Zwei dieser Kipp-Effekte sind durch die bereits erfolgten CO2 Emissionen nicht mehr zu vermeiden, da ihre Schwellenwert bei 2 Grad liegt. Die arktische Eisbedeckung könnte im Sommer schon in 10 Jahren verschwunden sein. Dies bewirkt eine positive Rückkopplung: das Meerwasser reflektiert nicht wie das Eis sondern heizt sich durch die Sonneneinstrahlung auf, die Temperatur steigt weiter an.  Das Grönland Eis ist ein weiterer solcher Kipp-Effekt. Auch hier liegt der Schwellwert unterhalb von 2 Grad. Der Zeithorizont ist allerdings mit 300 Jahren viel länger.

Bei einem Temperaturanstieg von 3 bis 5 Grad drohen einige weitere Kipp-Effekte mit massiven Auswirkungen. Die sog. thermohaline Zirkulation, zu der der Golfstrom gehört, könnte bei diesem Temperaturanstieg in einem Zeitraum von 100 Jahren zum Stillstand kommen. Die Monsun-Wetterlagen in Afrika und Asien könnten sich drastisch zu verändern (Monsunregen in der Sahara) und die tropischen Regenwälder drohen zu kippen. Diese Auswirkungen wären so drastisch und unbeherrschbar, dass daraus das Postulat abgeleitet wurde, den Temperaturanstieg auf unter 2 Grad zu begrenzen. Dies bedingt eine möglichst rasche Umkehr der immer noch ansteigenden Emissionen und eine Reduktion um 80 % bis 2050.

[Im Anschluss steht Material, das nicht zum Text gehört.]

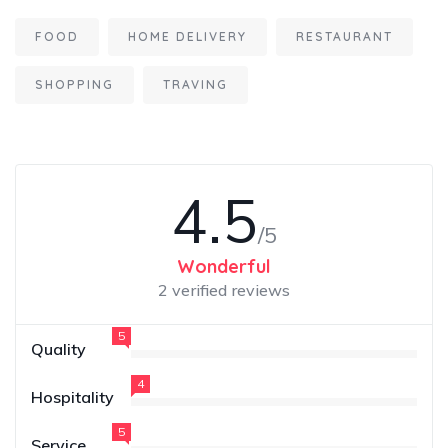
FOOD
HOME DELIVERY
RESTAURANT
SHOPPING
TRAVING
4.5
/5
Wonderful
2 verified reviews
5
Quality
4
Hospitality
5
Service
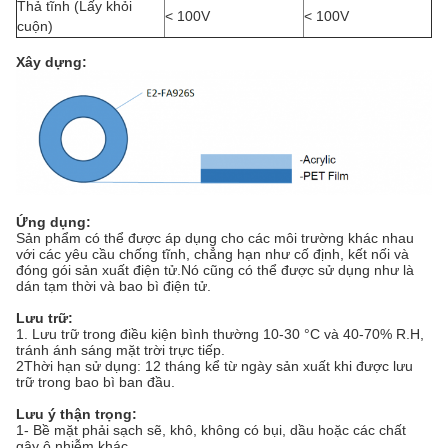
Thả tĩnh (Lấy khỏi
< 100V
< 100V
cuộn)
Xây dựng
:
Ứng dụng
:
Sản phẩm có thể được áp dụng cho các môi trường khác nhau
với các yêu cầu chống tĩnh, chẳng hạn như cố định, kết nối và
đóng gói sản xuất điện tử.Nó cũng có thể được sử dụng như là
dán tạm thời và bao bì điện tử.
Lưu trữ
:
1. Lưu trữ trong điều kiện bình thường 10-30 °C và 40-70% R.H,
tránh ánh sáng mặt trời trực tiếp.
2Thời hạn sử dụng: 12 tháng kể từ ngày sản xuất khi được lưu
trữ trong bao bì ban đầu.
Lưu ý thận trọng
:
1- Bề mặt phải sạch sẽ, khô, không có bụi, dầu hoặc các chất
gây ô nhiễm khác.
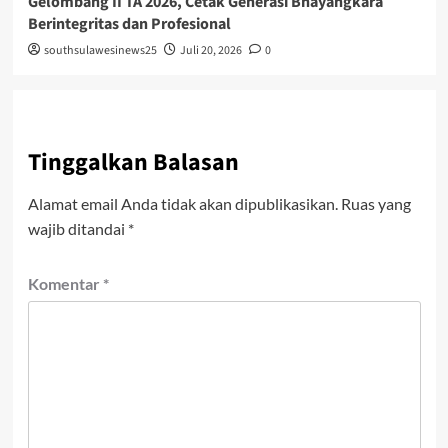
Gelombang II TA 2026, Cetak Generasi Bhayangkara
Berintegritas dan Profesional
southsulawesinews25
Juli 20, 2026
0
Tinggalkan Balasan
Alamat email Anda tidak akan dipublikasikan.
Ruas yang
wajib ditandai
*
Komentar
*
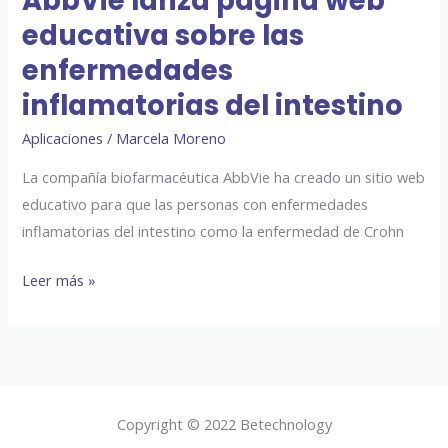
AbbVie lanza página web
inflamatorias
educativa sobre las
del
enfermedades
intestino
inflamatorias del intestino
Aplicaciones
/
Marcela Moreno
La compañía biofarmacéutica AbbVie ha creado un sitio web
educativo para que las personas con enfermedades
inflamatorias del intestino como la enfermedad de Crohn
Leer más »
Copyright © 2022 Betechnology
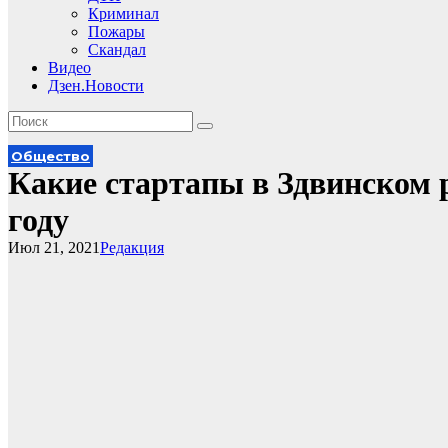
Криминал
Пожары
Скандал
Видео
Дзен.Новости
Общество
Какие стартапы в Здвинском 
году
Июл 21, 2021
Редакция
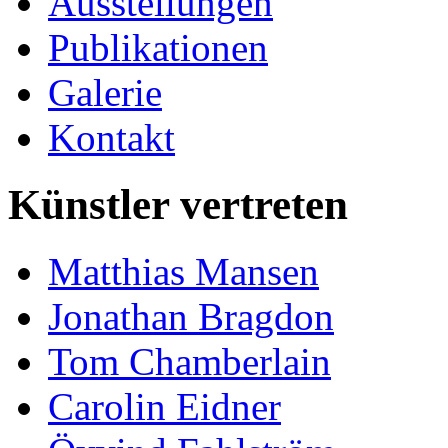
Ausstellungen
Publikationen
Galerie
Kontakt
Künstler vertreten
Matthias Mansen
Jonathan Bragdon
Tom Chamberlain
Carolin Eidner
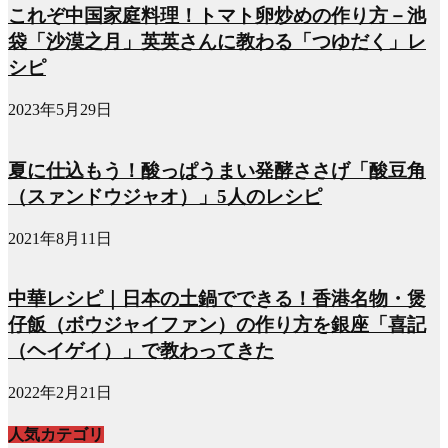
これぞ中国家庭料理！トマト卵炒めの作り方－池
袋「沙漠之月」英英さんに教わる「つゆだく」レ
シピ
2023年5月29日
夏に仕込もう！酸っぱうまい発酵ささげ「酸豆角
（スァンドウジャオ）」5人のレシピ
2021年8月11日
中華レシピ｜日本の土鍋でできる！香港名物・煲
仔飯（ボウジャイファン）の作り方を銀座「喜記
（ヘイゲイ）」で教わってきた
2022年2月21日
人気カテゴリ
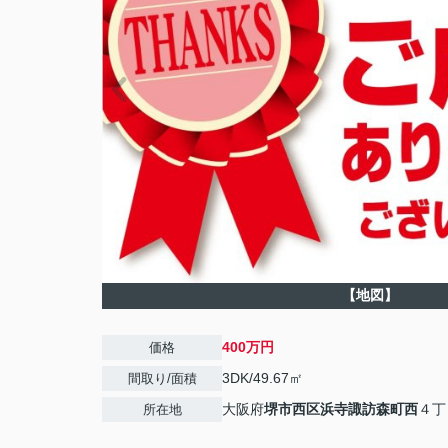
【地図】
400万円
価格
3DK/49.67㎡
間取り/面積
大阪府
堺市西区
浜寺諏訪森町西
４丁
所在地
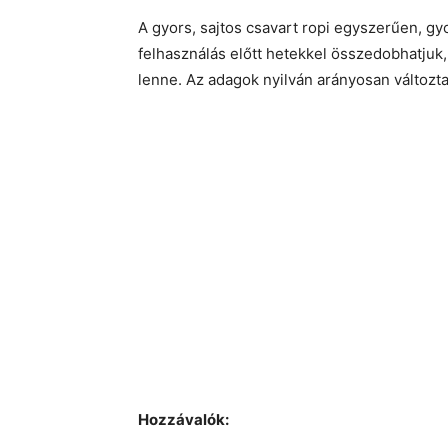
A gyors, sajtos csavart ropi egyszerűen, gy
felhasználás előtt hetekkel összedobhatjuk,
lenne. Az adagok nyilván arányosan változta
Hozzávalók:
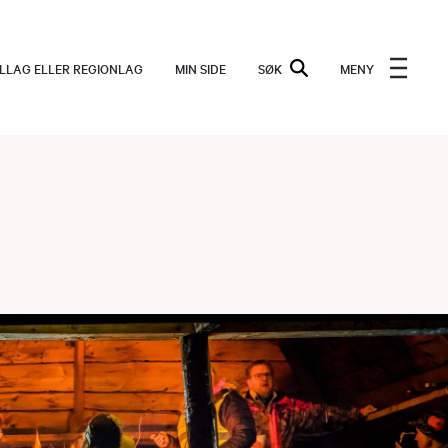
ALLAG ELLER REGIONLAG
MIN SIDE
SØK
MENY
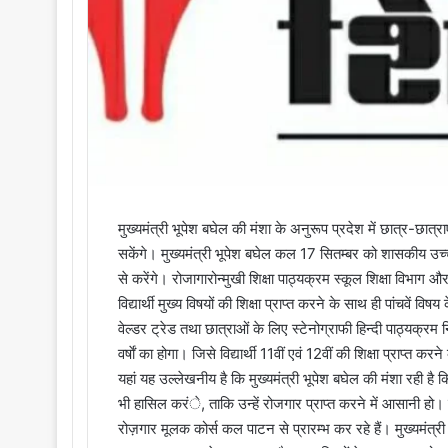
मुख्यमंत्री भूपेश बघेल की मंशा के अनुरूप प्रदेश में छात्र-छात
सकेंगे। मुख्यमंत्री भूपेश बघेल कल 17 सितम्बर को शासकीय उच्चतर
से करेंगे। रोजागारोन्मुखी शिक्षा पाठ्यक्रम स्कूल शिक्षा विभाग औ
विद्यार्थी मुख्य विषयों की शिक्षा प्राप्त करने के साथ ही पांचवें व
वेल्डर ट्रेड तथा छात्राओं के लिए स्टेनोग्राफी हिन्दी पाठ्यक्रम न
वर्षाें का होगा। जिसे विद्यार्थी 11वीं एवं 12वीं की शिक्षा प्राप्त करन
यहां यह उल्लेखनीय है कि मुख्यमंत्री भूपेश बघेल की मंशा रही है कि 
भी हासिल करंे, ताकि उन्हें रोजगार प्राप्त करने में आसानी हो
रोज़गार मूलक कोर्स कल पाटन से प्रारम्भ कर रहे हैं। मुख्यमंत्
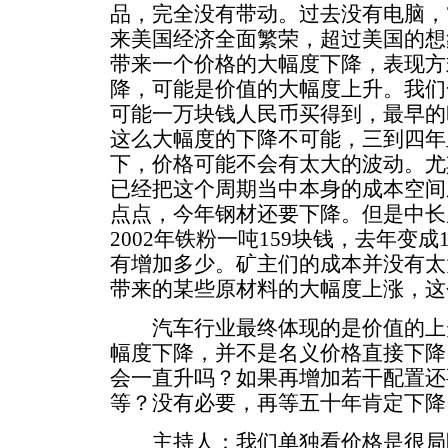
品，完全没有带动。过去没有电脑，
来美国经济全面繁荣，超过美国的想
带来一个价格的大幅度下降，表现方
降，可能是价值的大幅度上升。我们
可能一万块钱人民币买得到，最早的
这么大幅度的下降不可能，三到四年
下，价格可能不会有太大的波动。尤
已经把这个周期当中本身的成本空间
点点，今年钢材还要下降。但是中长周
2002年铁粉一吨159块钱，去年变成
有增加多少。矿主们的成本并没有太
带来的某些原材料的大幅度上涨，这
汽车行业最终体现的是价值的上
幅度下降，并不是名义价格直接下降
会一直升吗？如果再增加若干配置还
等？没有必要，再等五十年肯定下降
主持人：我们单独看价格是很局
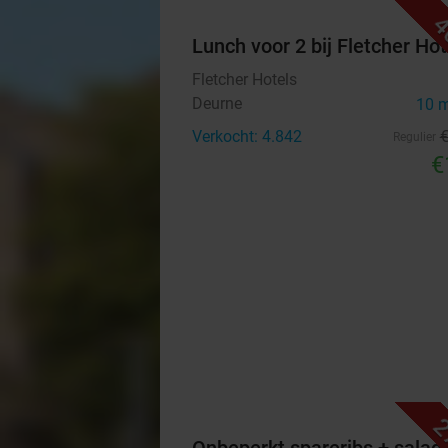
4
Lunch voor 2 bij Fletcher Hot
Fletcher Hotels
Deurne
10 
Verkocht: 4.842
Regulier
€
2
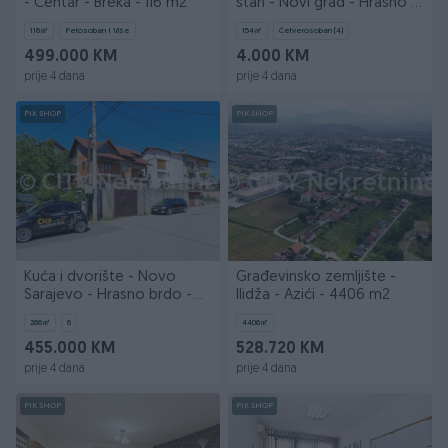
- Centar - Breka - 116 m2
stan - Novi grad - Hrasno -
Mali Bosmal
116
㎡
Petosoban I Više
154
㎡
Četverosoban (4)
499.000 KM
4.000 KM
prije 4 dana
prije 4 dana
PIK SHOP
PIK SHOP
Kuća i dvorište - Novo
Građevinsko zemljište -
Sarajevo - Hrasno brdo -
Ilidža - Azići - 4406 m2
266 m2
266
㎡
6
4406
㎡
455.000 KM
528.720 KM
prije 4 dana
prije 4 dana
PIK SHOP
PIK SHOP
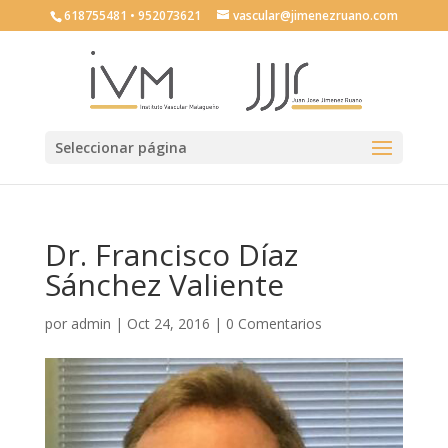
618755481 • 952073621
vascular@jimenezruano.com
Seleccionar página
Dr. Francisco Díaz
Sánchez Valiente
por
admin
|
Oct 24, 2016
|
0 Comentarios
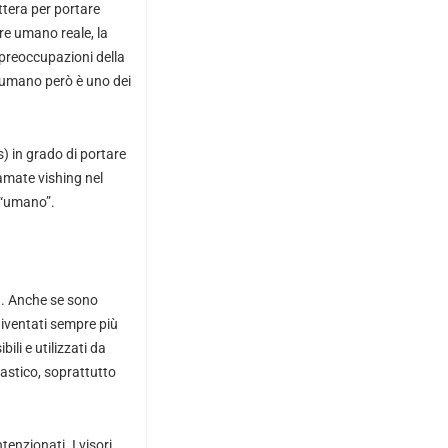
ttera per portare
ere umano reale, la
 preoccupazioni della
e umano però è uno dei
 in grado di portare
amate vishing nel
 “umano”.
à. Anche se sono
diventati sempre più
ili e utilizzati da
tastico, soprattutto
enzionati. I visori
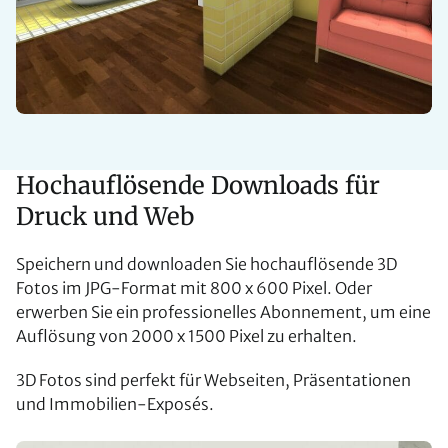
Hochauflösende Downloads für
Druck und Web
Speichern und downloaden Sie hochauflösende 3D
Fotos im JPG-Format mit 800 x 600 Pixel. Oder
erwerben Sie ein professionelles Abonnement, um eine
Auflösung von 2000 x 1500 Pixel zu erhalten.
3D Fotos sind perfekt für Webseiten, Präsentationen
und Immobilien-Exposés.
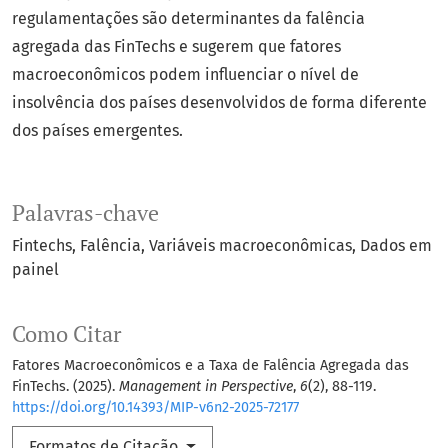
regulamentações são determinantes da falência
agregada das FinTechs e sugerem que fatores
macroeconômicos podem influenciar o nível de
insolvência dos países desenvolvidos de forma diferente
dos países emergentes.
Palavras-chave
Fintechs
Falência
Variáveis macroeconômicas
Dados em
painel
Como Citar
Fatores Macroeconômicos e a Taxa de Falência Agregada das
FinTechs. (2025).
Management in Perspective
,
6
(2), 88-119.
https://doi.org/10.14393/MIP-v6n2-2025-72177
Formatos de Citação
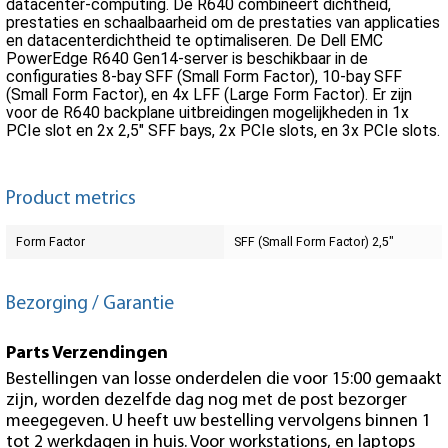
datacenter-computing. De R640 combineert dichtheid,
prestaties en schaalbaarheid om de prestaties van applicaties
en datacenterdichtheid te optimaliseren. De Dell EMC
PowerEdge R640 Gen14-server is beschikbaar in de
configuraties 8-bay SFF (Small Form Factor), 10-bay SFF
(Small Form Factor), en 4x LFF (Large Form Factor). Er zijn
voor de R640 backplane uitbreidingen mogelijkheden in 1x
PCIe slot en 2x 2,5" SFF bays, 2x PCIe slots, en 3x PCIe slots.
Product metrics
Form Factor
SFF (Small Form Factor) 2,5"
Bezorging / Garantie
Parts Verzendingen
Bestellingen van losse onderdelen die voor 15:00 gemaakt
zijn, worden dezelfde dag nog met de post bezorger
meegegeven. U heeft uw bestelling vervolgens binnen 1
tot 2 werkdagen in huis. Voor workstations, en laptops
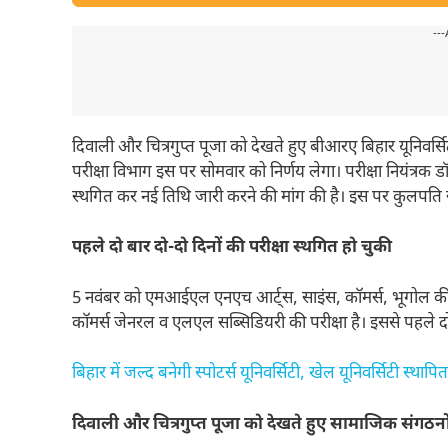
---
दिवाली और चित्रगुप्त पूजा को देखते हुए बीआरए बिहार यूनिवर्सि
परीक्षा विभाग इस पर सोमवार को निर्णय लेगा। परीक्षा नियंत्रक ड
स्थगित कर नई तिथि जारी करने की मांग की है। इस पर कुलपति 
पहले दो बार दो-दो दिनों की परीक्षा स्थगित हो चुकी
5 नवंबर को एमआईएल एनएच आर्ट्स, साइंस, कॉमर्स, भूगोल 
कॉमर्स जेनरल व एलएल सब्सिडियरी की परीक्षा है। इससे पहले दो ब
बिहार में जल्द बनेगी स्पोटर्स यूनिवर्सिटी, खेल यूनिवर्सिटी स्था
दिवाली और चित्रगुप्त पूजा को देखते हुए सामाजिक संगठन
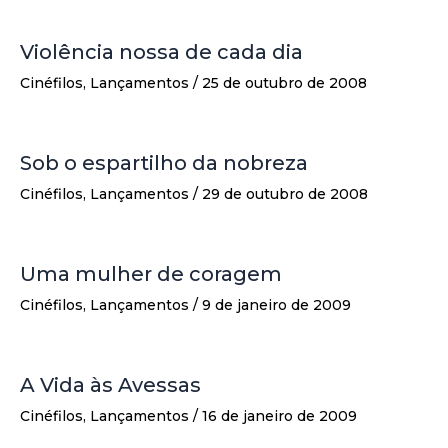
Violência nossa de cada dia
Cinéfilos
,
Lançamentos
/
25 de outubro de 2008
Sob o espartilho da nobreza
Cinéfilos
,
Lançamentos
/
29 de outubro de 2008
Uma mulher de coragem
Cinéfilos
,
Lançamentos
/
9 de janeiro de 2009
A Vida às Avessas
Cinéfilos
,
Lançamentos
/
16 de janeiro de 2009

Die öffentliche Wahrnehmung hinkt der Forschung hinterher

Diese neueren Erkenntnisse sind sehr alarmierend. Ein Aufschrei der Medien wäre eigentlich angemessen. Davon ist nichts zu erkennen. Die gemessen an Alltagserfahrungen langsame Veränderung des Klimas führt wohl immer noch zu der trügerischen Annahme, dass genügend Zeit für Korrekturen bleibt und die Korrekturen nicht so drastisch sein werden. In der öffentlichen Debatte, in Artikeln und vor allem in Leserbriefen erhalten immer noch die Leugner und Zweifler eine unverhältnismässig grosse Resonanz, obwohl deren längst ausführlichst widerlegte Argumente seit Jahrzehnten unverändert mantraartig wiederholt werden.

Umso wichtiger sind objektive, verständliche und professionelle Übersichten über den aktuellen Forschungsstand wie sie dieser UNO Bericht liefert und natürlich auch die deutlichen  Worte von Ban Ki-moon – wie lange geht es noch bis dieser im September erschienene Bericht in den Medien erwähnt und besprochen wird?